Da questa necessità di usare il marxismo come "strumento critico"
e non positivo, derivano aspetti fondamentali di una "teoria critica della
società", che rappresenterà (e rappresenta ancora) il culmine
di una idea di alternativa radicale all'ordine esistente, che vale la pena
ancora di coltivare senza scindere la nostra capacità di proporre
riflessione e di agire l'iniziativa di massa.
Giorgio Amico accenna, e lo abbiamo già riportato, alla speranza
e ad una nuova generazione di rivoluzionari: sicuramente pensava a loro
quando si è impegnato nell'affrontare la non facile interpretazione
dell'opera di Karl Korsch, di cui è riuscito a fornire un'interpretazione
viva, stagliandone anche un ritratto chiaro rispetto ai tormenti della
sua epoca.
Oggi, come si può collegare la ricerca di teorica di Korsch
ad una ipotesi concreta di battaglia teorica e di impegno politico? Come
si può, in sostanza, reggere la "doppiezza" tra l'intellettuale
ed il politico? Il terreno più promettente, l'ipotesi sinceramente
più affascinante ci appare quella racchiusa nel titolo del più
recente lavoro di Halloway: "Cambiare il mondo, senza prendere il potere".
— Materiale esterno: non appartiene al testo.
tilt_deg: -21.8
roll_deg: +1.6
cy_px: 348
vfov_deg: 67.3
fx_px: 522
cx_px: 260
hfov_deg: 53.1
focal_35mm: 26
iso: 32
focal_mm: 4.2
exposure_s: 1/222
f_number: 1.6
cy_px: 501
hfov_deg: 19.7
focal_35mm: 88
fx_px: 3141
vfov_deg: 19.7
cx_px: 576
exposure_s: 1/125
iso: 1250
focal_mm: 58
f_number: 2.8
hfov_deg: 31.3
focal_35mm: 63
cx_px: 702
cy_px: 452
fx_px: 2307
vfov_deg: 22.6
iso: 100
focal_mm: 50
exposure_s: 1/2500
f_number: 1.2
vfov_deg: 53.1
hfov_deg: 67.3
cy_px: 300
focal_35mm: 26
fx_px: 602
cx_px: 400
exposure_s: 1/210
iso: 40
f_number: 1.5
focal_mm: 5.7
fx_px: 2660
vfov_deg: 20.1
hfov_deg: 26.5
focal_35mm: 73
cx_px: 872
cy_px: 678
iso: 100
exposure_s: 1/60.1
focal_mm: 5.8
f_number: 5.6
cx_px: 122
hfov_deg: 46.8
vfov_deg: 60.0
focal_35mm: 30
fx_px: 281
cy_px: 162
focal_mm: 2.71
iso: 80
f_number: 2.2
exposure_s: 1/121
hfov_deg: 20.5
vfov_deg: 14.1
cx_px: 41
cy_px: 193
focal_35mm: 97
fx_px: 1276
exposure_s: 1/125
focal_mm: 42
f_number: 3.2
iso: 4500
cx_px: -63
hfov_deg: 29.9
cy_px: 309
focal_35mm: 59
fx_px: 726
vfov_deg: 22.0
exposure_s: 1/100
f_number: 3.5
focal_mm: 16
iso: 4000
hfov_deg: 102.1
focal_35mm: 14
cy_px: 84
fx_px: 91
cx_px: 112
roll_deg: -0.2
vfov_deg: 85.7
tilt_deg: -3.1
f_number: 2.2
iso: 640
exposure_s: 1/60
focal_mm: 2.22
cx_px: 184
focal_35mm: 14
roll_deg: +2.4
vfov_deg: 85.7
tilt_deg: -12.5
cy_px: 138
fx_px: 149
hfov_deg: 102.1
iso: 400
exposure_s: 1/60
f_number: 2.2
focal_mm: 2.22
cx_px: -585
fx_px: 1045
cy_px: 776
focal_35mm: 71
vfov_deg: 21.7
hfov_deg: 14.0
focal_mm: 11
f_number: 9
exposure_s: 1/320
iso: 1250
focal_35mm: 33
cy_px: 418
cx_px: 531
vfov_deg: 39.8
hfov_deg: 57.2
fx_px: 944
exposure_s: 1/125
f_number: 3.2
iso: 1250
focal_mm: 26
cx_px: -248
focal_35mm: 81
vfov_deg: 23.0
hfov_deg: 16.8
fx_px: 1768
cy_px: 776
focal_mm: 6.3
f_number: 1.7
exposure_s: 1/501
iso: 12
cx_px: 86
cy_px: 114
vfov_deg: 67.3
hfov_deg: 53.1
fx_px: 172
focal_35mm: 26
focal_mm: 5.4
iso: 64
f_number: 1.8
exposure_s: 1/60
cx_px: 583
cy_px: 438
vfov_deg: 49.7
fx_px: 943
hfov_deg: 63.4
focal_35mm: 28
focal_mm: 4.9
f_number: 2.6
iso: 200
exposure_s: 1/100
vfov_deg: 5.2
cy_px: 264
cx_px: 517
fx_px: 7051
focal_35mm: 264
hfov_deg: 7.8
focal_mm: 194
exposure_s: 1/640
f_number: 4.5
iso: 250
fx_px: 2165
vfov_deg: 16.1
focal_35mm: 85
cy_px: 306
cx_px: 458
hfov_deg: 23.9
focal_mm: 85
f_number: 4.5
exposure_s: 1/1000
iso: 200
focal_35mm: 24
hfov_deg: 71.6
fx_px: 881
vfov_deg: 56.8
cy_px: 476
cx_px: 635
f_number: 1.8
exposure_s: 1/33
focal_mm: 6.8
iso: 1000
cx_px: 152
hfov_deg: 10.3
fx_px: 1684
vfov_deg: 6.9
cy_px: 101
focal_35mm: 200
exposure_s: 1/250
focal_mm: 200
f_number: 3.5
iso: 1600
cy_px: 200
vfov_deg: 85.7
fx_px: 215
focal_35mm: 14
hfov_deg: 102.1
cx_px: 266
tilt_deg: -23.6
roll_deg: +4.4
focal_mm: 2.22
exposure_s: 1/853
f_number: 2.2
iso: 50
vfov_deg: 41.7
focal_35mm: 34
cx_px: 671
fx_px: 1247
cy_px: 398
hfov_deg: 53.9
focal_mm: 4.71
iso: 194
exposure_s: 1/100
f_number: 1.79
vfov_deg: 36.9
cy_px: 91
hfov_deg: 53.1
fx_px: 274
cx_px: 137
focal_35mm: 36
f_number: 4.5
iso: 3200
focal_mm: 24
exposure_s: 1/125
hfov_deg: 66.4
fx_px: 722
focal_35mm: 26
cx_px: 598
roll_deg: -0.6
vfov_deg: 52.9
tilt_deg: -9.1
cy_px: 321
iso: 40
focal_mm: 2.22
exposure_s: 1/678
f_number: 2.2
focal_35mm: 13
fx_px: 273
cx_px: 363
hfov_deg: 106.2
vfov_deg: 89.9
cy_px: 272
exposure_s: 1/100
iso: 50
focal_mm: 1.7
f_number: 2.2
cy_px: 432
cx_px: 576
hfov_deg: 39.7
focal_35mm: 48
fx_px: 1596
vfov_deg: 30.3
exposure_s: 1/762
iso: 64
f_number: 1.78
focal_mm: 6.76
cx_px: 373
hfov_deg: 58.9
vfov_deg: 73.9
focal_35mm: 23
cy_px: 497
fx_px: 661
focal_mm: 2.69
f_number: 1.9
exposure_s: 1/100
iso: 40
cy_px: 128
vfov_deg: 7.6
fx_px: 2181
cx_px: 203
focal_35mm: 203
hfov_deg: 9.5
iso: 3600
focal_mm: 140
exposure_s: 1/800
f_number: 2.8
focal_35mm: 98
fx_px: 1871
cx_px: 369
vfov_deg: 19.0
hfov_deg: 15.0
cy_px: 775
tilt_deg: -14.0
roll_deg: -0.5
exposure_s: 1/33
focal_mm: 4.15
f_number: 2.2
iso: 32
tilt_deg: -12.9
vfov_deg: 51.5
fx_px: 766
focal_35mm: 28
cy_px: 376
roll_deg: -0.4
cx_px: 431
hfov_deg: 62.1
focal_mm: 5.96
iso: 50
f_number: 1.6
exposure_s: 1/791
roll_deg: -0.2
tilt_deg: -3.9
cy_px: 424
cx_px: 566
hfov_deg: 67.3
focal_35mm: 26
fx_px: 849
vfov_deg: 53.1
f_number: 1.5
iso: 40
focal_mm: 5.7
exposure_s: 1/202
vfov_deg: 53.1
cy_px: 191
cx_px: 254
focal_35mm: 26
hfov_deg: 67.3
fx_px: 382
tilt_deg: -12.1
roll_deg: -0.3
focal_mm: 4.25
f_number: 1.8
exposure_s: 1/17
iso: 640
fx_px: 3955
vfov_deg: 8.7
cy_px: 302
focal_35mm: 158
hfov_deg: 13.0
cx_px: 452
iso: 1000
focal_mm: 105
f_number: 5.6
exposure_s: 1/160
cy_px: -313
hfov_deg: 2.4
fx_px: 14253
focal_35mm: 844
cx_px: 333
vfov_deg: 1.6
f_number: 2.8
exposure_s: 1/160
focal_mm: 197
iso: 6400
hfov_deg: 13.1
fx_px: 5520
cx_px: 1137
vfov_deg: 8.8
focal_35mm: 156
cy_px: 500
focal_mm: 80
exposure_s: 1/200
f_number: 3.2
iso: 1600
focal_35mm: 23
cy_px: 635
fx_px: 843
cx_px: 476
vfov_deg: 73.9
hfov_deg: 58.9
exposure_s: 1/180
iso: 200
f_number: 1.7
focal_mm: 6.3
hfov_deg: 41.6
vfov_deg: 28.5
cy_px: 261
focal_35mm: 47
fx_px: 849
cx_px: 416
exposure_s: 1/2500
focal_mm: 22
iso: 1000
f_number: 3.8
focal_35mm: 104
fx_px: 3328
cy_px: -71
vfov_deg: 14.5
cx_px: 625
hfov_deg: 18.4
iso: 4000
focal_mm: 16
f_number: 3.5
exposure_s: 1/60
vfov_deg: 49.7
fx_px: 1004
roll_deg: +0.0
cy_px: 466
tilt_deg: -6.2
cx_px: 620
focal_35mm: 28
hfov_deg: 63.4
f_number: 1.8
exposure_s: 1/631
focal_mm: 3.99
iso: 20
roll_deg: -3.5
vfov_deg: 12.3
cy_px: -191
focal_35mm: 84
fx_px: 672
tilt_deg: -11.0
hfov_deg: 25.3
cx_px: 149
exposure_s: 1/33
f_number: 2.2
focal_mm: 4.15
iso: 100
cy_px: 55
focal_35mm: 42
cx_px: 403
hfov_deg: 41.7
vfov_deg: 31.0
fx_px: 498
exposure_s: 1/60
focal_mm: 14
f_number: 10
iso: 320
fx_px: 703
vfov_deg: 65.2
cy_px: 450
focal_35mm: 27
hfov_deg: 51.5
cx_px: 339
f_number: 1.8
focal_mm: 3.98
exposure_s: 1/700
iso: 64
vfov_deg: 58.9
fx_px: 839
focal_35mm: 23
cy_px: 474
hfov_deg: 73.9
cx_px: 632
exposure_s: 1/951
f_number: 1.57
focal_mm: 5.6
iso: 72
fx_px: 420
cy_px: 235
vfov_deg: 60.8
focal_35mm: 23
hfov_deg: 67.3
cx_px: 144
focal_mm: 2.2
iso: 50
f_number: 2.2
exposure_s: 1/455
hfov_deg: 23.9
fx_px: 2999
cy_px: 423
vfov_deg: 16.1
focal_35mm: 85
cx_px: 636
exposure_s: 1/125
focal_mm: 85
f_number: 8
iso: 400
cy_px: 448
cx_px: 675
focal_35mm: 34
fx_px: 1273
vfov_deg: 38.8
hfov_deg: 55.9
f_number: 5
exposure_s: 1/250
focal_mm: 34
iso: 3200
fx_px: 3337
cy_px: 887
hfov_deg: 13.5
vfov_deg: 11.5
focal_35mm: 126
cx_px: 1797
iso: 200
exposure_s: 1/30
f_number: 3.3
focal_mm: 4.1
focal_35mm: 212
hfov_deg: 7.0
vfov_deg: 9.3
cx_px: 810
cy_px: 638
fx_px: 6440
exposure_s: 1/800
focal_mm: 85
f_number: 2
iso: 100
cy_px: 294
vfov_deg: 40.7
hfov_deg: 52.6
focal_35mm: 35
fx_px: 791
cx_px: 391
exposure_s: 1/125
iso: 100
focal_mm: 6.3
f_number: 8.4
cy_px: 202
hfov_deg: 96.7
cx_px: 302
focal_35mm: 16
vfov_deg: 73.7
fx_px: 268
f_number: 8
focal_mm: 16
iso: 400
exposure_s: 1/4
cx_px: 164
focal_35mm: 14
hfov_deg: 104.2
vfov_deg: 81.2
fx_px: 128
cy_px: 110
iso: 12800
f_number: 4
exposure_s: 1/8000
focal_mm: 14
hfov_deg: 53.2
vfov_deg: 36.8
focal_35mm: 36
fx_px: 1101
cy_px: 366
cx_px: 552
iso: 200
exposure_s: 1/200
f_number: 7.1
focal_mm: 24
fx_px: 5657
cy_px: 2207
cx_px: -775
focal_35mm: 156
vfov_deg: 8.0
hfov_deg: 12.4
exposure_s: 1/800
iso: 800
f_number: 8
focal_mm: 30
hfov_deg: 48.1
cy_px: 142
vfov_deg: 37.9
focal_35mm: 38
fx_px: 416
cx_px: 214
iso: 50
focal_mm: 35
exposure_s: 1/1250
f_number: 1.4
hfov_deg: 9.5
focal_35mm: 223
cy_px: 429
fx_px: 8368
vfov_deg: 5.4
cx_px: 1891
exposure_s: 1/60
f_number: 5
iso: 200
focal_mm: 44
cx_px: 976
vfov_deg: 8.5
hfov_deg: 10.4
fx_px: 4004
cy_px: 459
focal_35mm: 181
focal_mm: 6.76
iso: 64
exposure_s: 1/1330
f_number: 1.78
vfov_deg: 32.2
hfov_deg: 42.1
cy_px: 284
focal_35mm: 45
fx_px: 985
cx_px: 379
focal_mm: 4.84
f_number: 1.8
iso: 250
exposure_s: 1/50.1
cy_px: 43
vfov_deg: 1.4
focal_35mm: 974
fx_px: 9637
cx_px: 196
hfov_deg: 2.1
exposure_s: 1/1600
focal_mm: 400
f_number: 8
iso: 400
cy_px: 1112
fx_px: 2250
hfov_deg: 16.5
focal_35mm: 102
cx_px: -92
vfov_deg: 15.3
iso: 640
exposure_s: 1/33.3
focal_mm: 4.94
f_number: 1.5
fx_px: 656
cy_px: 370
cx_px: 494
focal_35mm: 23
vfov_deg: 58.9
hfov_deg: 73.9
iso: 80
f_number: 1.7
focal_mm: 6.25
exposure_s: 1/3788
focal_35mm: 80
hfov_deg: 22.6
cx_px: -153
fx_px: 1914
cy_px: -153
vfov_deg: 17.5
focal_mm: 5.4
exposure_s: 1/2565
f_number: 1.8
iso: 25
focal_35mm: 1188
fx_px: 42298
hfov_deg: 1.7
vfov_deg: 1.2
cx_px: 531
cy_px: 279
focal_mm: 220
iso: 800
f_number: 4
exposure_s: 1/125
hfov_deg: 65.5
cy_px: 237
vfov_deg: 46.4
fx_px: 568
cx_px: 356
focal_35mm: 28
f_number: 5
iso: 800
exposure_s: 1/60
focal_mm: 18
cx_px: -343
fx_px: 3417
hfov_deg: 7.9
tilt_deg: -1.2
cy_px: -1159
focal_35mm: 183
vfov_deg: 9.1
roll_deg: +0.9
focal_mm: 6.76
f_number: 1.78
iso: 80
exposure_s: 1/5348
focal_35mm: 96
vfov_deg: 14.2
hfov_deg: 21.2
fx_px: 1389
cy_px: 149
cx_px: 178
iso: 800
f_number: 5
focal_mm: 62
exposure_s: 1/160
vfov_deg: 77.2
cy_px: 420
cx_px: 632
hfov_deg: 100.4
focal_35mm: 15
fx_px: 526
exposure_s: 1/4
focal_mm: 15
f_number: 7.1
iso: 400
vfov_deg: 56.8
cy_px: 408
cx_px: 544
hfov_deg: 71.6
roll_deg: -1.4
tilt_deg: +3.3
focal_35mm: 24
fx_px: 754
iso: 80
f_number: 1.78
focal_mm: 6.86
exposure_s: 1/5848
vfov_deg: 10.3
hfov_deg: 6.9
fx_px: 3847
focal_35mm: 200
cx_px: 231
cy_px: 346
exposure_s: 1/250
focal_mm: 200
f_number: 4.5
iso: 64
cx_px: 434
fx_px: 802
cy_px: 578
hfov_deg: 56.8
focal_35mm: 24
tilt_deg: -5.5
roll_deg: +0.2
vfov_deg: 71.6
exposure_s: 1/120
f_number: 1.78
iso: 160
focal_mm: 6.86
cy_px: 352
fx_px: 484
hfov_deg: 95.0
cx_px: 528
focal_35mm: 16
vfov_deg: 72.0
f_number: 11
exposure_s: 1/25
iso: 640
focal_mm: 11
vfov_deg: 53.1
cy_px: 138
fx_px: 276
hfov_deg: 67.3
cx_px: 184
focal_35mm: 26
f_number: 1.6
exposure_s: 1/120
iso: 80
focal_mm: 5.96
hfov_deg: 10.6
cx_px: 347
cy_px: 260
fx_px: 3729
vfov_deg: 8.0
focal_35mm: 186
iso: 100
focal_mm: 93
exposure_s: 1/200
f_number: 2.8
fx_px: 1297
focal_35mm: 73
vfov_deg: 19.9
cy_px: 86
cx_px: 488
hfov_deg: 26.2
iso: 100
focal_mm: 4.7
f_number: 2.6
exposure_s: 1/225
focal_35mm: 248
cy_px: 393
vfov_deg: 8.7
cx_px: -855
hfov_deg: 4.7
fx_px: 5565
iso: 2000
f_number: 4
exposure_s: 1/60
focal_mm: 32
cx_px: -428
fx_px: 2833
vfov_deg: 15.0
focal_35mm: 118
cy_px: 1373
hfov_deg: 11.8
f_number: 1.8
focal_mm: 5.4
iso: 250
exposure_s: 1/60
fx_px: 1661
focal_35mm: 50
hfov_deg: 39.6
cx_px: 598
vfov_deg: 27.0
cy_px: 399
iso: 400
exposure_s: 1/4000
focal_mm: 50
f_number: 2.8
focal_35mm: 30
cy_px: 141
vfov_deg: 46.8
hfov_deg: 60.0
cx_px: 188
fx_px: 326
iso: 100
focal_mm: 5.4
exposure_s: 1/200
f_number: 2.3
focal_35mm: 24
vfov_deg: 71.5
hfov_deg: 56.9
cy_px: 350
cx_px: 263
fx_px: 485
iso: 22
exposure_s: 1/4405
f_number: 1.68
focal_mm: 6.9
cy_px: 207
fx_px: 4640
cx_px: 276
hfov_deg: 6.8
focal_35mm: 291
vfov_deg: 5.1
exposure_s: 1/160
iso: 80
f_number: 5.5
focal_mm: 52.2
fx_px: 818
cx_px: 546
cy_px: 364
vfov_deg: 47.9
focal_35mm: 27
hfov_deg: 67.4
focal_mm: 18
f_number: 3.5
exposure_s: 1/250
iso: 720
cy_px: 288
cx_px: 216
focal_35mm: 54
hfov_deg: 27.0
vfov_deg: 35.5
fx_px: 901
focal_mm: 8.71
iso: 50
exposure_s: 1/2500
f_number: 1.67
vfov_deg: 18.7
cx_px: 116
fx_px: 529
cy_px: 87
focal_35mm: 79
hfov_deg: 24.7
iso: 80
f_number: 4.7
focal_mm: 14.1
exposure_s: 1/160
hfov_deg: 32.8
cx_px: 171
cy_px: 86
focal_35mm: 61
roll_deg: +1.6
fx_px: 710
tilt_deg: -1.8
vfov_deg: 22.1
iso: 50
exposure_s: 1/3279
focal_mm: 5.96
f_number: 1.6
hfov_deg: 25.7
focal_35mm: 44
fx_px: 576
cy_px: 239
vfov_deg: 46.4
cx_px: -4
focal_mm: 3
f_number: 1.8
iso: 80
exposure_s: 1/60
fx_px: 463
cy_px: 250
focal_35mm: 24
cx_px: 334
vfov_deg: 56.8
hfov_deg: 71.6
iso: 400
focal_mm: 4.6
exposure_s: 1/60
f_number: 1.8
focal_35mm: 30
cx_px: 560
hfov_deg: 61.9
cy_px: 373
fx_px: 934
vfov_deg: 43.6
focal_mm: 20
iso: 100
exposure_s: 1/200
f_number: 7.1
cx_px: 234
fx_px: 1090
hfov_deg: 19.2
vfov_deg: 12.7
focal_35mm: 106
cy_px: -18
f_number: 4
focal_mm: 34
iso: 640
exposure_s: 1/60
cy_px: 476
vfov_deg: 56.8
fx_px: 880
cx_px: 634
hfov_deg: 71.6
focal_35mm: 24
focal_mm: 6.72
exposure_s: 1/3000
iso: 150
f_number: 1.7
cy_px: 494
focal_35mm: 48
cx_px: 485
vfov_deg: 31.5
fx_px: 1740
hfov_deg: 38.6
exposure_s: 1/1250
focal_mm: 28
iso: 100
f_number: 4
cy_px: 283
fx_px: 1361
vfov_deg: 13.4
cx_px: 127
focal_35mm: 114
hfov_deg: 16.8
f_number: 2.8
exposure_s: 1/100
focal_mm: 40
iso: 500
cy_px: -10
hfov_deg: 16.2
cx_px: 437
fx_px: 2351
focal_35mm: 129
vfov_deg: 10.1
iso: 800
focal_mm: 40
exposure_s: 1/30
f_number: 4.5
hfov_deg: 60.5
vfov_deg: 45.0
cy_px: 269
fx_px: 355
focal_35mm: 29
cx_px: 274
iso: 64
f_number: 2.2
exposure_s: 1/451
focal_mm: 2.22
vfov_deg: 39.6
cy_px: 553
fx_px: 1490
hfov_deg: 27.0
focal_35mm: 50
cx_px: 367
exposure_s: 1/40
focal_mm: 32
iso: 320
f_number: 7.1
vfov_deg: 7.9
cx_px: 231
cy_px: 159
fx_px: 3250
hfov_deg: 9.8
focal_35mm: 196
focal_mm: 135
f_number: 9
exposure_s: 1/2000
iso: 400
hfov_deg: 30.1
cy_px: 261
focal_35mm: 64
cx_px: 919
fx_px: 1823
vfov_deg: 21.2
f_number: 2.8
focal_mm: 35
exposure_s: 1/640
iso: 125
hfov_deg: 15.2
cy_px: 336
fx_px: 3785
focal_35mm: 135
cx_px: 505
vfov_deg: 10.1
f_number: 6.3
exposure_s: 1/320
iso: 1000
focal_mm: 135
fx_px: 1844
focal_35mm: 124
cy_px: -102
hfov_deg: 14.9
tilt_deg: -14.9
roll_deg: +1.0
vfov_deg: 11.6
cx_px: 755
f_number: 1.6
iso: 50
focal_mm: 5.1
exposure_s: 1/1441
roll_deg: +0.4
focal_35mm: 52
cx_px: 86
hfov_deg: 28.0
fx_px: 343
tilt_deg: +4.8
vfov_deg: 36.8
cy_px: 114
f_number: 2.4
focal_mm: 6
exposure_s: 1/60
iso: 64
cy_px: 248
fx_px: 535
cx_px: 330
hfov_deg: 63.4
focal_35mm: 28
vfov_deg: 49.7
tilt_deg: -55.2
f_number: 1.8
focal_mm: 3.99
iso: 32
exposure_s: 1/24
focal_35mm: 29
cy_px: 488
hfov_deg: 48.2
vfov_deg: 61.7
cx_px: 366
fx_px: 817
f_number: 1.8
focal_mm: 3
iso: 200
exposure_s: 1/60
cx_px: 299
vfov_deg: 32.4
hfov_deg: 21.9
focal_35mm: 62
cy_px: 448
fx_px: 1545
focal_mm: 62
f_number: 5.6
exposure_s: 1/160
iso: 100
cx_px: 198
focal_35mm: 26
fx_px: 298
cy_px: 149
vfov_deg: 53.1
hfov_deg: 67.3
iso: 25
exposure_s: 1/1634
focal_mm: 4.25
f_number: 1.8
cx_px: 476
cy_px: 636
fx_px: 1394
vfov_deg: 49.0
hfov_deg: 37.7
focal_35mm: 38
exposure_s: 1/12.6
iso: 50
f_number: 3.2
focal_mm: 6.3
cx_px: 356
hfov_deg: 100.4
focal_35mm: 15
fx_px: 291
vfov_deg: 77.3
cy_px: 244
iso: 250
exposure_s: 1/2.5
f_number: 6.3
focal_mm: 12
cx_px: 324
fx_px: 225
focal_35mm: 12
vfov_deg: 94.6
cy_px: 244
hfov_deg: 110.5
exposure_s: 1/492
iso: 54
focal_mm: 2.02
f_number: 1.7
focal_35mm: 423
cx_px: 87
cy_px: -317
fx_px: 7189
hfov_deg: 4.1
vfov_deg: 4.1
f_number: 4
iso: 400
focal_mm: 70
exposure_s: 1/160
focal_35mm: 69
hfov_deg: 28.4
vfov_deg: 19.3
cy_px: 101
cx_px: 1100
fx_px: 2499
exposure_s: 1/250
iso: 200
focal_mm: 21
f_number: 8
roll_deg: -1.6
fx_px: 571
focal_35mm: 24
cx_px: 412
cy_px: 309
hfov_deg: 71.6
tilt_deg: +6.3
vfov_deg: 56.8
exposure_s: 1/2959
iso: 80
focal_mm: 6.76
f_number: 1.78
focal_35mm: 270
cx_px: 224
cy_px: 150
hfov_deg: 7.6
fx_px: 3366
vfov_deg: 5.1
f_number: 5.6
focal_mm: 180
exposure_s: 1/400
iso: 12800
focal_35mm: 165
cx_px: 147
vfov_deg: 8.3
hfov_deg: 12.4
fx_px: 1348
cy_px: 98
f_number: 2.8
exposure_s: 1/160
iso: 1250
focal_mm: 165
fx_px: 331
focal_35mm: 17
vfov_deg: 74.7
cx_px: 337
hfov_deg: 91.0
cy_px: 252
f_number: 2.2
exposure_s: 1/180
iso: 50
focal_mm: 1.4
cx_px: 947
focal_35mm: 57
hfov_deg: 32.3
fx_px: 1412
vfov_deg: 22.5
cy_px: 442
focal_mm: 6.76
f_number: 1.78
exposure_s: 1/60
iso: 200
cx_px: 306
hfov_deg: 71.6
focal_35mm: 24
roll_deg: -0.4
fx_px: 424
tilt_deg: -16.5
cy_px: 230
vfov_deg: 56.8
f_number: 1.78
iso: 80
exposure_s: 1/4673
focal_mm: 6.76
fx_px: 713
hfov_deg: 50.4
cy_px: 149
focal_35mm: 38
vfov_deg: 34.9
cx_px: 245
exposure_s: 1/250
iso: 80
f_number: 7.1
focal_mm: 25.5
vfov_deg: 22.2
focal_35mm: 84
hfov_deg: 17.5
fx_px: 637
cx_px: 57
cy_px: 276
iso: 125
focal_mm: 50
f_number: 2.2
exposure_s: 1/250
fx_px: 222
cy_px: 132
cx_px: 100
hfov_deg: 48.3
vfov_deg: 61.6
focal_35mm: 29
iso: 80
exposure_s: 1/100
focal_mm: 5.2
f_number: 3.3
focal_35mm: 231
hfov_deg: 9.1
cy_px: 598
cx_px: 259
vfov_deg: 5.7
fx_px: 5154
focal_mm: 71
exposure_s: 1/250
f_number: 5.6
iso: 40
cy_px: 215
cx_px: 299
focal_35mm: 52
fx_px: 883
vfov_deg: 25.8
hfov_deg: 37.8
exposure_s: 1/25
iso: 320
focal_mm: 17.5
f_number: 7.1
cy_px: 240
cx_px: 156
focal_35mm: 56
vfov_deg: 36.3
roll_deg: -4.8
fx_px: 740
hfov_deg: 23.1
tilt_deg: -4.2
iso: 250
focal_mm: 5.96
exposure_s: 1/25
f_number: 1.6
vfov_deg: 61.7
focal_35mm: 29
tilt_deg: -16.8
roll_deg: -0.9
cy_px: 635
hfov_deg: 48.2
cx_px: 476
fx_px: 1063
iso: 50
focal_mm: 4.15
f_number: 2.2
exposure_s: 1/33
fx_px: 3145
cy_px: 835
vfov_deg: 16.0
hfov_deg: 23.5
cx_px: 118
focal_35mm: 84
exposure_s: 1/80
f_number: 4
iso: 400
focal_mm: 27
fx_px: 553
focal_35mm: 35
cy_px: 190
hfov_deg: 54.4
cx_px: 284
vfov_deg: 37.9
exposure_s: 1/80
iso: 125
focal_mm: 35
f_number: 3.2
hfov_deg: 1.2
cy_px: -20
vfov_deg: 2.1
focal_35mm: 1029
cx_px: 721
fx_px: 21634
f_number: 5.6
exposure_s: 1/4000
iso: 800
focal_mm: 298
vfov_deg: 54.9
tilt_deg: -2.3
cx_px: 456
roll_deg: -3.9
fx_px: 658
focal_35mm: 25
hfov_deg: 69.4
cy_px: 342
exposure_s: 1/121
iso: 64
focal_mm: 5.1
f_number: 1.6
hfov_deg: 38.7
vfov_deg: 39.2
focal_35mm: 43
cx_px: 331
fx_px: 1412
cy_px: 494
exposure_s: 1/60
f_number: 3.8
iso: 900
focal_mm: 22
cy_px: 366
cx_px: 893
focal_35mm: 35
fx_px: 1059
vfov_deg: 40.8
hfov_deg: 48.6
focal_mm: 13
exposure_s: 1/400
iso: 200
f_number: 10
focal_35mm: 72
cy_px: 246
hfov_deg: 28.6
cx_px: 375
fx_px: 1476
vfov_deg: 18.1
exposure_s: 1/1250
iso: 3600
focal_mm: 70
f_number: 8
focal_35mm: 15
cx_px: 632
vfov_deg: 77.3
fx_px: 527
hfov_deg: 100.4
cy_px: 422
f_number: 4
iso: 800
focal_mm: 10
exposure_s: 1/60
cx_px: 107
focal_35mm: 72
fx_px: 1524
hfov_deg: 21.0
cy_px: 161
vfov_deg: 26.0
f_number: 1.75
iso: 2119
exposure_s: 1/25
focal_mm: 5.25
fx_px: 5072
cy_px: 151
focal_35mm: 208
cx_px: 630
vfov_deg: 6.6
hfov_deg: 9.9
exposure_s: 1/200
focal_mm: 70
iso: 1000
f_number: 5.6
In quel titolo sembrano definite le coordinate adatte a misurarci con un
diverso raccordo tra società e politica, tra movimenti di massa
e prospettiva di trasformazione degli equilibri dominanti, tornando, così
e finalmente, a "pensare in grande".
La sinistra (possiamo ancora chiamarla rivoluzionaria? Senza appellativi,
tagliando via tutti gli "ismi"?) è chiamata a superare il proprio
paradigma fondativo, senza alcuna pretesa di ricerca un presunto "cristianesimo
delle origini", non considerando insormontabile il necessario mutamento
di qualità nell'esercizio della politica. Si può partire
dalla riflessione su quegli anni che abbiamo già definito di "ferro
e di fuoco", dall'analisi dell'opera di Karl Korsch (come ha osato fare
Giorgio Amico) per arrivare all'odierna ricerca da sviluppare sull'emancipazione
dalla logiche dominanti, con l'obiettivo di cambiare il mondo.
C'è un filo rosso che lega questo percorso e la riflessione
sull'opera di Karl Korsch, oltre ad indicarci con chiarezza i nodi da sciogliere,
ci può aiutare a ritrovare i punti sui quali riconnetterci, nel
tempo, per tenere assieme generazioni, esperienze, speranze, "nuovi rivoluzionari".